━━ Extrait du document ━━

Lisbonne : Belem, promenade au bord du Tage la nuit

Coucher de soleil sur le Tage : Padrao dos Descobrimentos et Tour de Belem
 

Visiter Lisbonne l'hiver, au mois de Décembre,  a des avantages : l'afflux de touristes est moindre, les  moments d'attente sont donc écourtés même si le monastère des Hiéronymites attire encore beaucoup de monde, les autres musées, eux, sont presque déserts ! Les inconvénients (non, ce n'est pas le mauvais temps, il faisait très doux et la pluie ne nous a pas gênés) sont autres : Les musées ferment plus tôt, la nuit  arrive vite d'autant plus qu'il y a un décalage d'une heure par rapport à la France. Bref! Tout cela pour dire qu'après le monastère, après la visite du musée contemporain Berardo et le passage obligé à la pâtisserie historique de Belem qui fabrique les meilleurs pasteis de Nata (sublime ! )...

 


... la nuit était tombée ! Et voilà ce que j'ai vu en me promenant sur les rives du Tage.

 

Méditation sur les rives du Tage vers 17H


Padrao dos Descobrimentos et Tour de Belem entre 17H et 18H
 
 


Le monument des Découvertes : Padrao des Descobrimentos vers 18H



Le MAAT est un musée d'art, d'architecture et de technologie et présente des expositions temporaires.  Il est un exemple splendide d'alliance entre le passé et le présent, entre l'ancien, une centrale électrique du début du XX siècle devenue le musée de l'électricité, et le contemporain conçu par l'architecte londonienne Ameda Levete comme une grande vague qui s'élance vers le Tage. Il est revêtu de mosaïques blanches qui rappellent l'engouement des Lisbonnais pour les azulejos, reflètent les lumières et semblent jeter  des étincelles dans la nuit.  Le toit piétonnier permet d'admirer le pont du 25 Avril qui enjambe le fleuve vers la rive opposée du Tage et le quartier de l'Almada. Ce pont, d'abord nommé Pont Salazar du nom du dictateur qui sévissait dans les années 1960 a été baptisé Pont du 25 Avril, jour de la révolution des Oeillets en 1974.


Musée du MAAT, ancienne centrale électrique


Musée du MAAT, ancienne centrale électrique


MAAT : musée d'art et d'architecture et technologie


MAAT :  architecture d'Ameda Lavete


Le MAAT


Belem Le Maat, montée


Maat le toit piétonnier


Quelle beauté ! Il est bien dommage que les rives du fleuve soient coupées du monastère des Hiéronymites par le chemin de fer qui n'est franchissable que par l'intermédiaire de deux passages surélevés éloignés l'un de l'autre et qui, de plus, est doublé de voies routières. Certes, le train est bien utile puisque c'est lui qui nous mène de la gare de Caïs do Sodré  à Belem mais on peut imaginer quelle aurait été la vue s'il avait été construit ailleurs et si tous les monuments qui s'y trouvent à partir du monastère ne formaient qu'un seul ensemble! Mais à cette époque on n'avait rarement ce genre de préoccupation ! A Avignon, au XIX siècle,  nous n'avons pu échapper au désastre que par l'intervention de l'écrivain Prosper Mérimée, inspecteur des monuments historiques, qui s'est élevé contre le construction de la voie ferrée entre les remparts (qui devaient être abattus) et le Rhône.

━━━

Dans l'extrait sur la promenade à Belem, reproduisez à l'identique tout ce qui va de « Coucher de soleil » jusqu'à « rives du Tage. ».

━━ Données ━━

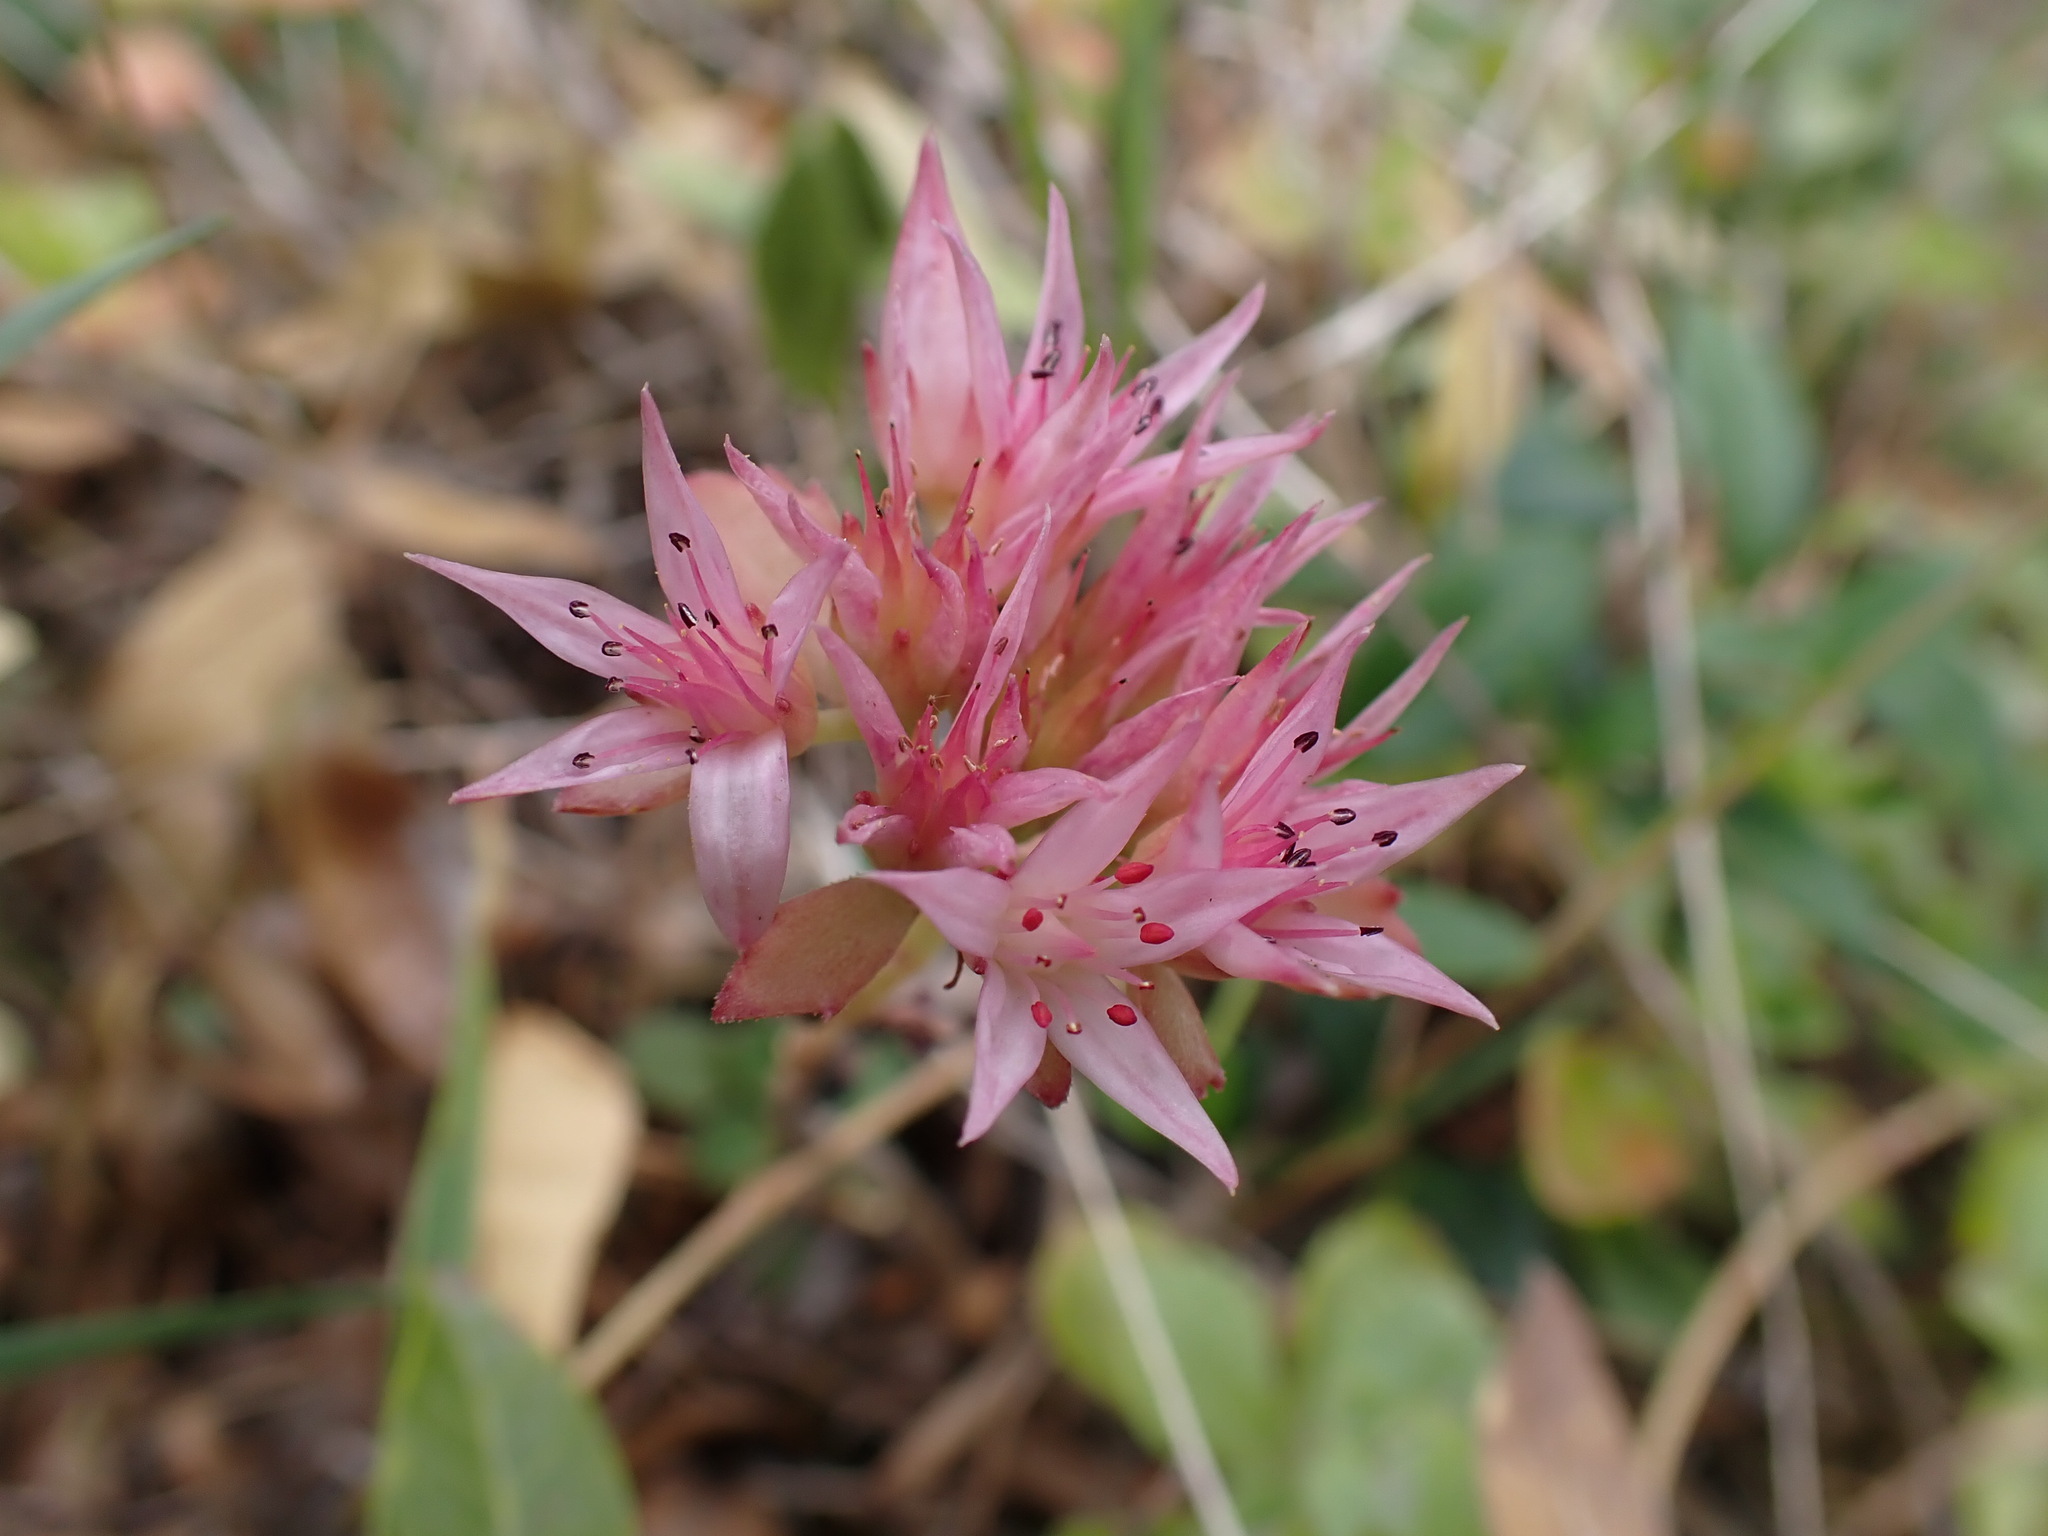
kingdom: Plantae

━━━

## Corrigé
Coucher de soleil sur le Tage : Padrao dos Descobrimentos et Tour de Belem
 

Visiter Lisbonne l'hiver, au mois de Décembre,  a des avantages : l'afflux de touristes est moindre, les  moments d'attente sont donc écourtés même si le monastère des Hiéronymites attire encore beaucoup de monde, les autres musées, eux, sont presque déserts ! Les inconvénients (non, ce n'est pas le mauvais temps, il faisait très doux et la pluie ne nous a pas gênés) sont autres : Les musées ferment plus tôt, la nuit  arrive vite d'autant plus qu'il y a un décalage d'une heure par rapport à la France. Bref! Tout cela pour dire qu'après le monastère, après la visite du musée contemporain Berardo et le passage obligé à la pâtisserie historique de Belem qui fabrique les meilleurs pasteis de Nata (sublime ! )...

 


... la nuit était tombée ! Et voilà ce que j'ai vu en me promenant sur les rives du Tage.